Enseigner c’est toujours transmettre de soi, introduire dans l’humanité, partager celle-ci. En participant à « Par les vivants », un projet pédagogique qui invite les élèves à construire un parcours sonore sur la communauté juive de leur ville durant la seconde guerre mondiale, Jean-Marie Evrard renoue avec la recherche historique et avec ces finalités du métier. Sa classe de seconde du lycée Jacques Feyder d’Epinay-sur-Seine est embarqué dans une démarche d’historien qui les fait grandir.
Un défi d’historien
« Si je me suis intéressé à ce projet c’est à la fois pour pouvoir accroitre mes connaissances sur cette histoire et parce que l’enseignement de l’histoire a toujours une visée civique. Là faire comprendre le processus politique qui partant de la discrimination a conduit à la Shoah », explique Jean-Marie Evrard. Ce jeune professeur d’histoire-géographie fait travailler une heure par semaine sa classe sur la découverte de la communauté juive d’Epinay sur Seine au moment de la seconde guerre mondiale. Il les entraine dans un projet dont les bases ont été lancées par une enseignante, Mme Paillery-Guichard.
Pour lui c’est déjà relever un défi d’historien. « J’ai retrouvé le plaisir de la recherche historique, du travail en archives. Le plaisir de tomber sur un document éclairant ». Avant de lancer les élèves JM Evrard a fait un gros travail de recherche en archive pour arriver à découvrir la communauté juive de la ville. Les sources sont au Mémorial de la Shoah et aussi aux archives municipales. Là il retrouve des listes de juifs, les déclarations des biens juifs spoliés par l’Etat français. A travers ces inventaires on entre dans les maisons. Ces archives sont ensuite réunies en dossiers familiaux sur lesquels travailleront les élèves.
Découverte de l’empathie
« Les élèves découvrent que les juifs d’Epinay n’ont pas été que des victimes. Ils vivaient dans un espace proche du domicile des élèves. Ils fréquentaient les mêmes lieux qu’eux. Ils avaient une vie. Et le fait que ce soit dans l’histoire locale implique fortement les élèves », explique JM Evard.
Les élèves sont donc confrontés à des archives. « Ils font un travail d’historien. Ils se posent des questions et mon travail c’est de les guider. Ils rédigent des récits intermédiaires qui préparent les podcasts qui permettront de construire un parcours sonores à travers la ville ».
Travailler sur la Shoah en Seine Saint Denis serait donc possible ? « Je fais le pari de l’éducabilité des élèves », répond JM Evrard. « Mais je ne rencontre ni résistance ni remarques hostiles de la part des élèves. La classe est un espace où on peut poser des questions.

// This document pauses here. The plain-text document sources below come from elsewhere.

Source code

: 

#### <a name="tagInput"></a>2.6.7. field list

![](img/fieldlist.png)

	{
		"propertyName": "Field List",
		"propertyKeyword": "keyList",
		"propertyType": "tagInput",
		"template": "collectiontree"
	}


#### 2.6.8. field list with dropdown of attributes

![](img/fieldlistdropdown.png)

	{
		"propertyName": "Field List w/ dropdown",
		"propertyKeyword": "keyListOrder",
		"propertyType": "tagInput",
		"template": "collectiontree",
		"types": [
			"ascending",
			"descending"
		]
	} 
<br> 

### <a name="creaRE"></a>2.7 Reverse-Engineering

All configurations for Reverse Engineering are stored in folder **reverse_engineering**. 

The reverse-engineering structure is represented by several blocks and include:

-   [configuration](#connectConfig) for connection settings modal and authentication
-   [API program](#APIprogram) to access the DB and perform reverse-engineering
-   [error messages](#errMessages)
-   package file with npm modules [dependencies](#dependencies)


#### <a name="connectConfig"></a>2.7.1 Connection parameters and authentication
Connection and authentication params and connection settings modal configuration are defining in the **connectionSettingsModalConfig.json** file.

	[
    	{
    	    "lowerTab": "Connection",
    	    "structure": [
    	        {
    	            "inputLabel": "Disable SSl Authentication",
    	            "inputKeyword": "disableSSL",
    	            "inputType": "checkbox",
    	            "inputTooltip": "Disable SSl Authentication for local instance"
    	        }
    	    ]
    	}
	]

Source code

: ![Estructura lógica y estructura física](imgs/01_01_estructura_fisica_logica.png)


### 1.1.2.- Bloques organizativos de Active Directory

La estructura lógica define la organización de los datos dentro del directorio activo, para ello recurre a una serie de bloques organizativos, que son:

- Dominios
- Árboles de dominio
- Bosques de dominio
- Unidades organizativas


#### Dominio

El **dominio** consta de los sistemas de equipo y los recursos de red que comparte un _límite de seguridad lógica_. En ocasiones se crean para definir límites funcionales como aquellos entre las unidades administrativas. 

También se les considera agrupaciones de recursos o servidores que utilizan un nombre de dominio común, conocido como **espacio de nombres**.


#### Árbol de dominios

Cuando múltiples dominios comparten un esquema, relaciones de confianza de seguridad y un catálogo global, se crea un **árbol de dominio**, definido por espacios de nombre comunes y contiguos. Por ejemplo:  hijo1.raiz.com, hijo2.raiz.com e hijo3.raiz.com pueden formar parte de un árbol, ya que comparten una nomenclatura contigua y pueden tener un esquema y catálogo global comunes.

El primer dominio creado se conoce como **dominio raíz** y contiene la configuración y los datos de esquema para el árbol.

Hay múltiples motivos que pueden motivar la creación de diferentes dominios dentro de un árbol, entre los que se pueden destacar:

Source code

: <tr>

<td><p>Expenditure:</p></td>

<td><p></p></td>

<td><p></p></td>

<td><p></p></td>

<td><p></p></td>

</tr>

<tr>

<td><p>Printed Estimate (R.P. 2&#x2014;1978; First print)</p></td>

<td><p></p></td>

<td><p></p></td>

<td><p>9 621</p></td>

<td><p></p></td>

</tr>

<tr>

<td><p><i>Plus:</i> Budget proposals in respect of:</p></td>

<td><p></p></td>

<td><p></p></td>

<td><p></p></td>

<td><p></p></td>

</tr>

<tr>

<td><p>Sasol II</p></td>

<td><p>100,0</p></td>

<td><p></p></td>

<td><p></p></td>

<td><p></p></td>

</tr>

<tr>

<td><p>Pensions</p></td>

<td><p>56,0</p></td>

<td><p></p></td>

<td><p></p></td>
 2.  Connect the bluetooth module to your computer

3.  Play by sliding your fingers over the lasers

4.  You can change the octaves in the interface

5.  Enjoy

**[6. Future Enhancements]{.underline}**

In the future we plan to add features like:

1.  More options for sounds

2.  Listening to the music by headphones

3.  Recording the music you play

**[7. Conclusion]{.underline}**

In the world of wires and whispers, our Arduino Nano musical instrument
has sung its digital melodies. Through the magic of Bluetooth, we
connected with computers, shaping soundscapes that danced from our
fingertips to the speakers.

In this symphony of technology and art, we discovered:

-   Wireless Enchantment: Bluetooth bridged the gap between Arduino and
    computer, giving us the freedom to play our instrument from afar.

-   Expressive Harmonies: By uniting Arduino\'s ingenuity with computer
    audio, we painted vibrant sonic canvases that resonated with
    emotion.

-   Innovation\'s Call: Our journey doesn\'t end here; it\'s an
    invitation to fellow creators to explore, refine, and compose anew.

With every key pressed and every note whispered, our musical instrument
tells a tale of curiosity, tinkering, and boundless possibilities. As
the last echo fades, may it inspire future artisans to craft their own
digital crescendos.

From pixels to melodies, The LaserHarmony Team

En fait les élèves vivent des révélations. Ils découvrent que ce qu’on leur a appris en 3ème est bien réel. Ce projet est aussi une école d’empathie ». Les élèves découvrent le processus politique qui conduit de la discrimination, une situation qu’ils peuvent connaitre, à la spoliation, l’exclusion et finalement la mort. Ils découvrent aussi comment des gens ordinaires sont touchés par les lois. « Ils apprennent aussi à faire classe. Ce travail crée une ambiance de classe. Ca les soude car ils coopèrent en petits groupes.
Et le professeur qu’apprend-il ? « A refaire de la recherche et c’est bien agréable. Mais aussi à être très agréablement surpris par les élèves. J’en vois se révéler à travers ce projet. Et ça c’est agréable ».